Our office has conducted an inspection at a facility for a temporary installation of LP.  The company has installed six 1,000 gallon tanks for heating and other things in the building under construction.  In looking at table 6104.3, we couldn't truly determine whether the table quantities was an aggregate total or a per container amount.  

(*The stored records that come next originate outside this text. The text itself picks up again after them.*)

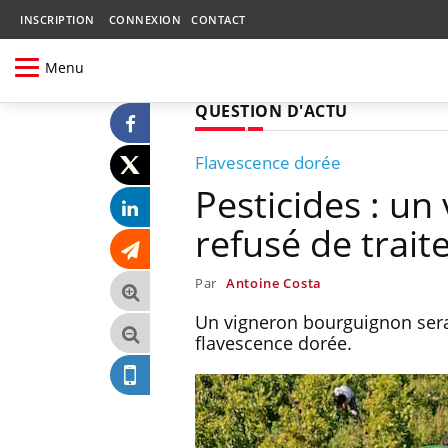
INSCRIPTION
CONNEXION
CONTACT
Menu
QUESTION D'ACTU
Flavescence dorée
Pesticides : un 
refusé de trait
Par
Antoine Costa
Un vigneron bourguignon sera 
flavescence dorée.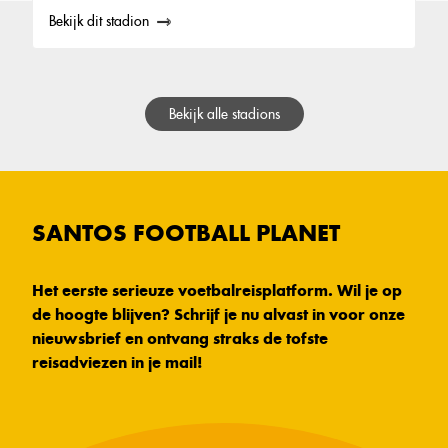
Bekijk dit stadion
Bekijk alle stadions
SANTOS FOOTBALL PLANET
Het eerste serieuze voetbalreisplatform. Wil je op
de hoogte blijven? Schrijf je nu alvast in voor onze
nieuwsbrief en ontvang straks de tofste
reisadviezen in je mail!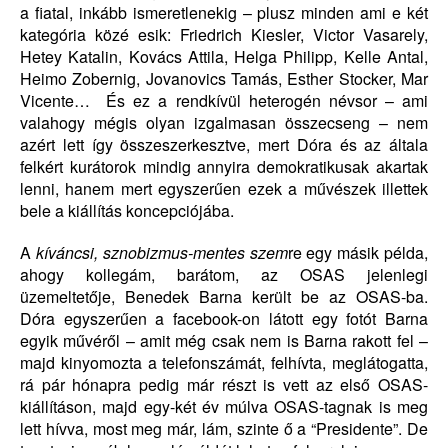
a fiatal, inkább ismeretlenekig – plusz minden ami e két
kategória közé esik: Friedrich Kiesler, Victor Vasarely,
Hetey Katalin, Kovács Attila, Helga Philipp, Kelle Antal,
Heimo Zobernig, Jovanovics Tamás, Esther Stocker, Mar
Vicente… És ez a rendkívül heterogén névsor – ami
valahogy mégis olyan izgalmasan összecseng – nem
azért lett így összeszerkesztve, mert Dóra és az általa
felkért kurátorok mindig annyira demokratikusak akartak
lenni, hanem mert egyszerűen ezek a művészek illettek
bele a kiállítás koncepciójába.
A
kíváncsi,
sznobizmus-mentes szem
re egy másik példa,
ahogy kollegám, barátom, az OSAS jelenlegi
üzemeltetője, Benedek Barna került be az OSAS-ba.
Dóra egyszerűen a facebook-on látott egy fotót Barna
egyik művéről – amit még csak nem is Barna rakott fel –
majd kinyomozta a telefonszámát, felhívta, meglátogatta,
rá pár hónapra pedig már részt is vett az első OSAS-
kiállításon, majd egy-két év múlva OSAS-tagnak is meg
lett hívva, most meg már, lám, szinte ő a “Presidente”. De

Does anyone have some insight?


----------



## cda (Nov 1, 2017)

Will look at the book

That is a little bit of lpg


----------



## Francis Vineyard (Nov 1, 2017)

In reference to 2012 IFC; the far right column is for each container, not total capacity (see Section 601.4.4).


----------



## cda (Nov 1, 2017)

Chris which edition ifc are you under??


There is in the 2015

It says 2000 gallon aggregate not to exceed 2000.  6104.2


----------



## cda (Nov 1, 2017)

Read footnote d it says aggregate

So looks like they need fifty feet to Building public way property lines


----------



## cda (Nov 1, 2017)

Otherwise would have to see what NFPA 58 says

More than likely the same


----------



## Marshal Chris (Nov 1, 2017)

I don't believe this is a "consumer" sight.  I consider a consumer site where they sell LP.  This is a building under construction.  So I read footnote d and 6104.2 but don't believe these apply.  In fact, it appears as such that the aggregate amount only applies at consumer sites.


----------



## Marshal Chris (Nov 1, 2017)

Francis Vineyard said:


> In reference to 2012 IFC; the far right column is for each container, not total capacity (see Section 601.4.4).
> 
> View attachment 2677



for some reason, I can't view the picture.


----------



## Marshal Chris (Nov 1, 2017)

Sorry forgot code year, this is 2012 Virginia Fire Code, based off the 2012 IFC with virginia changes.


----------



## cda (Nov 1, 2017)

Marshal Chris said:


> for some reason, I can't view the picture.




You got the Sawhorse blockage, prescription

Become a sawhorse


----------



## cda (Nov 1, 2017)

QUOTE="Marshal Chris, post: 173969, member: 116"]for some reason, I can't view the picture.[/QUOTE]

Did you see this::


----------



## hazmatpoobah (Nov 3, 2017)

Are the containers manifolded together or does each container have an individual 2 stage pressure regulator that feeds into the building? If it's manifolded, footnote "d" in Table 6104.3 (2015 IFC) dictates a 50 foot separation distance from the regulated exposures. And this is a _consumer site_.


----------



## steveray (Nov 3, 2017)

I assume the definition of "consumer" is used on site, vs. a filling or distribution center......?


----------